╔══

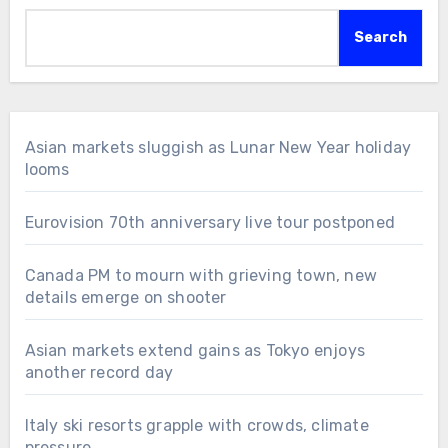
Search
Asian markets sluggish as Lunar New Year holiday
looms
Eurovision 70th anniversary live tour postponed
Canada PM to mourn with grieving town, new
details emerge on shooter
Asian markets extend gains as Tokyo enjoys
another record day
Italy ski resorts grapple with crowds, climate
pressure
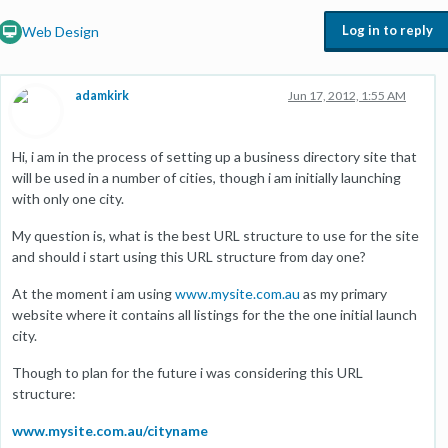
Log in to reply
Web Design
adamkirk
Jun 17, 2012, 1:55 AM
Hi, i am in the process of setting up a business directory site that
will be used in a number of cities, though i am initially launching
with only one city.
My question is, what is the best URL structure to use for the site
and should i start using this URL structure from day one?
At the moment i am using
www.mysite.com.au
as my primary
website where it contains all listings for the the one initial launch
city.
Though to plan for the future i was considering this URL
structure:
www.mysite.com.au/cityname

╚══

_What is expected_
Format the text read from the items above as a Markdown table with two columns, No and Line: one numbered row per line, in order, skipping blank lines. Leave the pictures out.

_Your response_
| No | Line |
|---|---|
| 1 | Search |
| 2 | Asian markets sluggish as Lunar New Year holiday |
| 3 | looms |
| 4 | Eurovision 70th anniversary live tour postponed |
| 5 | Canada PM to mourn with grieving town, new |
| 6 | details emerge on shooter |
| 7 | Asian markets extend gains as Tokyo enjoys |
| 8 | another record day |
| 9 | Italy ski resorts grapple with crowds, climate |
| 10 | pressure |
| 11 | Log in to reply |
| 12 | Web Design |
| 13 | adamkirk |
| 14 | Jun 17, 2012, 1:55 AM |
| 15 | Hi, i am in the process of setting up a business directory site that |
| 16 | will be used in a number of cities, though i am initially launching |
| 17 | with only one city. |
| 18 | My question is, what is the best URL structure to use for the site |
| 19 | and should i start using this URL structure from day one? |
| 20 | At the moment i am using |
| 21 | www.mysite.com.au |
| 22 | as my primary |
| 23 | website where it contains all listings for the the one initial launch |
| 24 | city. |
| 25 | Though to plan for the future i was considering this URL |
| 26 | structure: |
| 27 | www.mysite.com.au/cityname |